Yes... I'd wait until I was the age at which I found the woman that I wanted to marry.



McDean said:


> 4) What about kids?


Yes.



McDean said:


> 5) Do you believe you and your current spouse could last the whole 80 years?


Yes. I wouldn't have married her otherwise.



McDean said:


> Last part: if you answered 'no' to #1 and/or #5 or yes to #2 or in general *do you feel the longer we live, the less likely we are to remain hitched to one person?*


That's probably true from a purely statistical perspective.


----------



## Rowan (Apr 3, 2012)

I married one week after turning 21, so for me these questions are not hypothetical. I figured, given my family history, that I had a fair chance of living well into my 90's, if not actually to 100. I got married knowing that, never planned to have more than one marriage, felt no need to wait until a certain age to marry, wanted children and had one within a couple years of marriage, and believed my spouse and I could actually make it until death did us part. I wouldn't have gotten married if I didn't think I was ready and that we could make it. 

Looking back with the advantage of knowing all the things I would come to discover about my spouse over the course of our 16 year marriage, I cannot say whether or not I would do it again. If my son were not in the picture, then I would not marry my ex-husband again - knowing what I do now. However, if I hadn't married him I wouldn't have my son, and that's something I could never wish undone.


----------



## heartsbeating (May 2, 2011)

McDean said:


> .....or in general do you feel the longer we live, the less likely we are to remain hitched to one person?


There's too many variables with this question. Mindset, values, the marriage itself, and even society/culture can play a part. What I do feel though, from my own life observations, is that 'how' ever one is and the way one chooses to approach life, seems to become amplified into old age. 

If I were to consider a long life that's been well lived, the anchor is resilience and/or compassion (including self-compassion). From that grounded perspective, love and self-fulfillment emerges. Sprinkle some fun laughter passions travel and family / friendship in there and that sounds like a pretty good state of being with a life well lived. 

To play along with the questions though, I'd follow the path I'm on without rigid expectations. Why do you ask and what are your thoughts?


----------



## McDean (Jun 13, 2015)

heartsbeating said:


> There's too many variables with this question. Mindset, values, the marriage itself, and even society/culture can play a part. What I do feel though, from my own life observations, is that 'how' ever one is and the way one chooses to approach life, seems to become amplified into old age.
> 
> If I were to consider a long life that's been well lived, the anchor is resilience and/or compassion (including self-compassion). From that grounded perspective, love and self-fulfillment emerges. Sprinkle some fun laughter passions travel and family / friendship in there and that sounds like a pretty good state of being with a life well lived.
> 
> To play along with the questions though, I'd follow the path I'm on without rigid expectations. Why do you ask and what are your thoughts?

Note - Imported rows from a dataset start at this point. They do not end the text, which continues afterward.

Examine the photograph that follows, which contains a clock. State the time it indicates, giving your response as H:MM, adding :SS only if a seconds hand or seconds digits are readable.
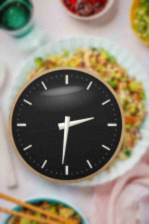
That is 2:31
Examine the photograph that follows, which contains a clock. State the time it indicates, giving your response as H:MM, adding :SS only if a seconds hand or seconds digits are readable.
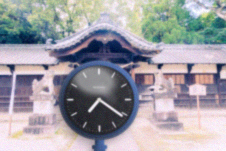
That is 7:21
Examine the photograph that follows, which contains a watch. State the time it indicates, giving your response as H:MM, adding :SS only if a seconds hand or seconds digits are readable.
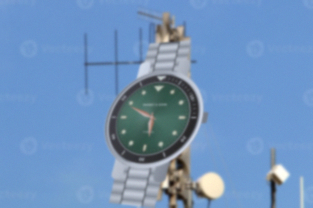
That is 5:49
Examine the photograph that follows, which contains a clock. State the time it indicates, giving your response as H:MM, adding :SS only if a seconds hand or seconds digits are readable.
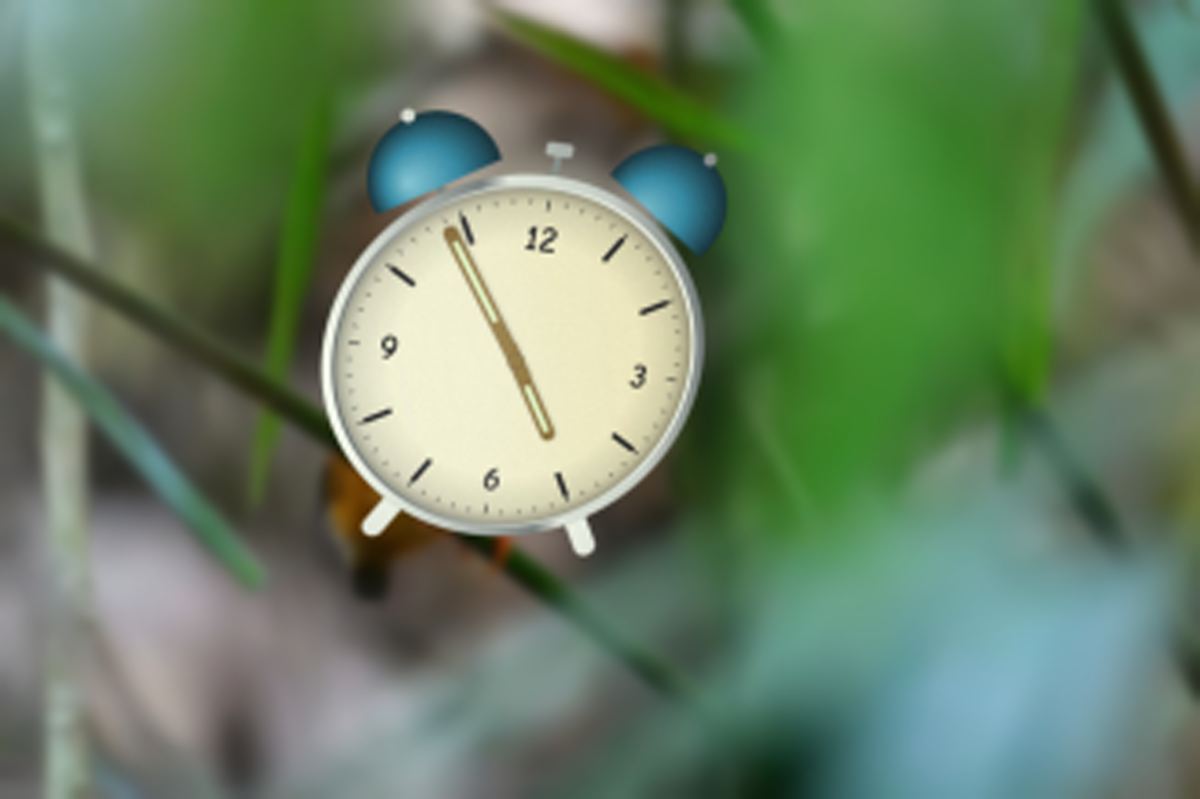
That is 4:54
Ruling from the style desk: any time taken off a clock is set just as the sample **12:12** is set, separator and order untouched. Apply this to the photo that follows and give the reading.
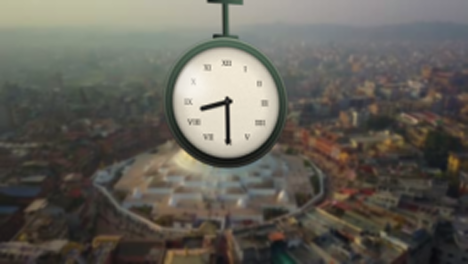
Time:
**8:30**
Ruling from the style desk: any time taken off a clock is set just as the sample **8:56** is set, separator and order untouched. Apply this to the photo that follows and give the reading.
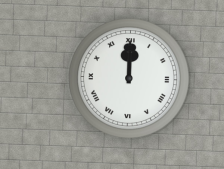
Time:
**12:00**
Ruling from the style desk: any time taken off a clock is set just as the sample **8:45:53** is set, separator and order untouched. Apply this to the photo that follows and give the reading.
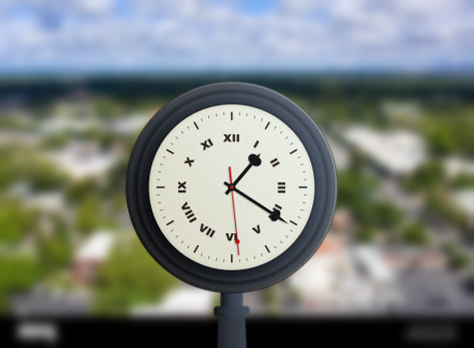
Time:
**1:20:29**
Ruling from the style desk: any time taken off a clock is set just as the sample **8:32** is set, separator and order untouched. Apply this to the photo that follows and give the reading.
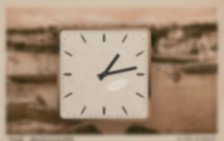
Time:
**1:13**
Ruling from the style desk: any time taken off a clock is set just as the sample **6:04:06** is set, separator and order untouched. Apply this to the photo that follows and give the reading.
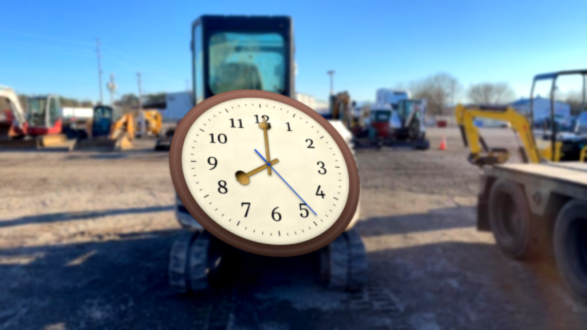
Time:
**8:00:24**
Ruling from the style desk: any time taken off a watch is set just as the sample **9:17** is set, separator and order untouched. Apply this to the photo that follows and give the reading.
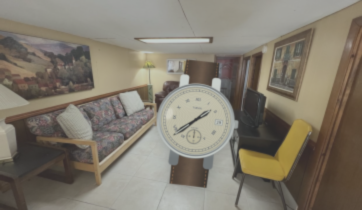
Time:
**1:38**
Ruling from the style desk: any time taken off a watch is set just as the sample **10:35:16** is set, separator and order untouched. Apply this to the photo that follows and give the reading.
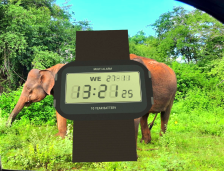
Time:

Curious mainly...but, it seems the more I read on here and other sites as well in books and mags the more stories I come across from men or women who claim (especially in their 40s) they changed and their current spouse just doesn't do it for them anymore. Yet, another interesting part to their stories- those who reflect back- is that their current OM or OW or new spouse is in many ways the same as the previous spouse with a few exceptions. So then, is it simply that because you change as you age and we live so much longer that you just think you need or deserve someone new? Ironically, in some cases the spouse who cheats or moves on actually settles for less but of course not in all cases....

I am 43 and my wife is 35 and she is in an MLC with Fibro and acts like the road ahead is short, yet I am older and feel really good about my life, only one thing I think I have missed out on and still believe the best is yet to come(possibly not with my wife unfortunately due to her current views). And, I would add that I also notice a lot of people telling their stories as if they don't have any appreciation for what they have, they are solely focused on what they don't have.....


----------



## NobodySpecial (Nov 22, 2013)

I would always choose to be with my husband under any conceivable circumstance. I am lucky to have him.


----------